WHAT TO PRODUCE: For the listing below, report all lines that hold the word "войны".

INPUT DATA:
---
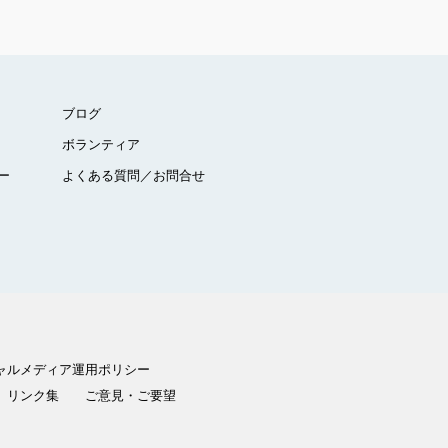
ブログ
ボランティア
ー
よくある質問／お問合せ
ャルメディア運用ポリシー
リンク集
ご意見・ご要望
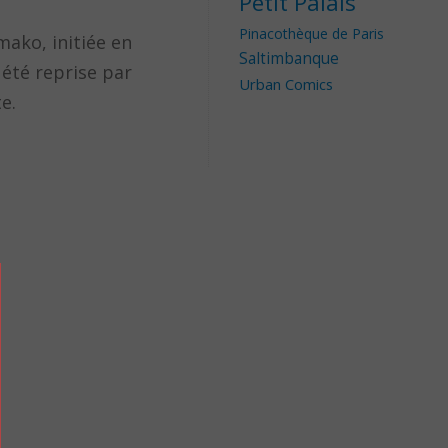
Petit Palais
Pinacothèque de Paris
mako, initiée en
Saltimbanque
 été reprise par
Urban Comics
e.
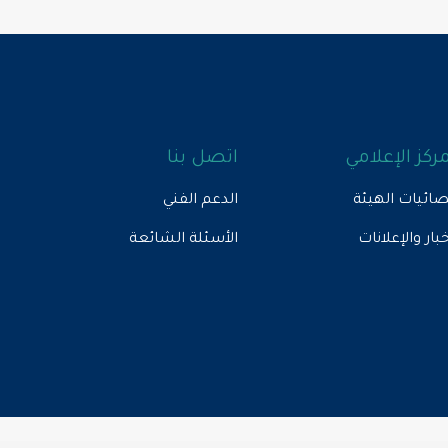
مركز الإعلامي
اتصل بنا
ائيات الهيئة
الدعم الفني
خبار والإعلانات
الأسئلة الشائعة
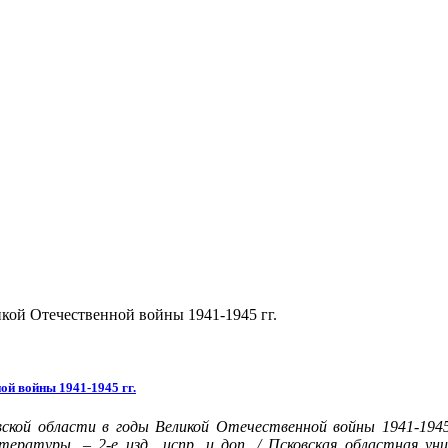
кой Отечественной войны 1941-1945 гг.
ой войны 1941-1945 гг.
ской области в годы Великой Отечественной войны 1941-1945 
тературы. – 2-е изд., испр. и доп. / Псковская областная ун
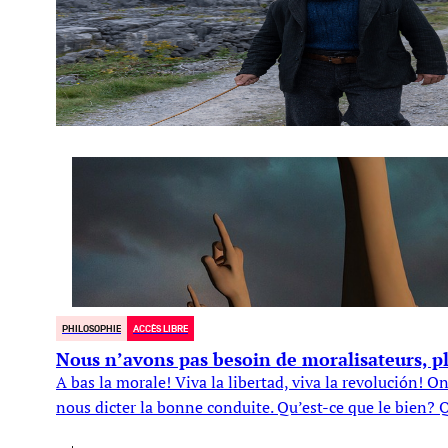
PHILOSOPHIE
ACCÈS LIBRE
Nous n’avons pas besoin de moralisateurs, p
A bas la morale! Viva la libertad, viva la revolución! 
nous dicter la bonne conduite. Qu’est-ce que le bien? Q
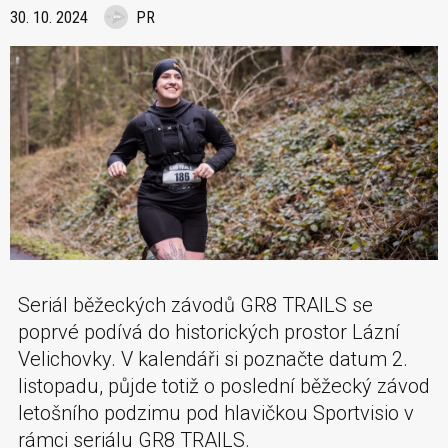
30. 10. 2024
PR
Seriál běžeckých závodů GR8 TRAILS se
poprvé podívá do historických prostor Lázní
Velichovky. V kalendáři si poznačte datum 2.
listopadu, půjde totiž o poslední běžecký závod
letošního podzimu pod hlavičkou Sportvisio v
rámci seriálu GR8 TRAILS.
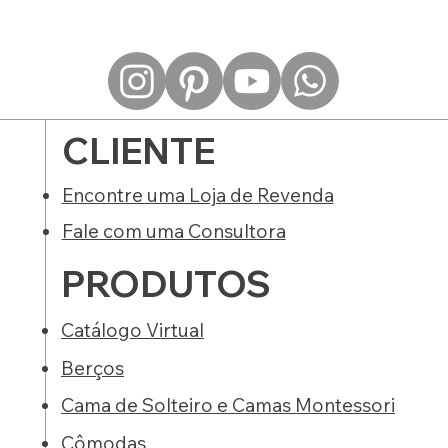
CLIENTE
Encontre uma Loja de Revenda
Fale com uma Consultora
PRODUTOS
Catálogo Virtual
Berços
Cama de Solteiro e Camas Montessori
Cômodas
---
TASK RESPONSE:
кой Отечественной войны 1941-1945 гг.
ой войны 1941-1945 гг.
ской области в годы Великой Отечественной войны 1941-1945 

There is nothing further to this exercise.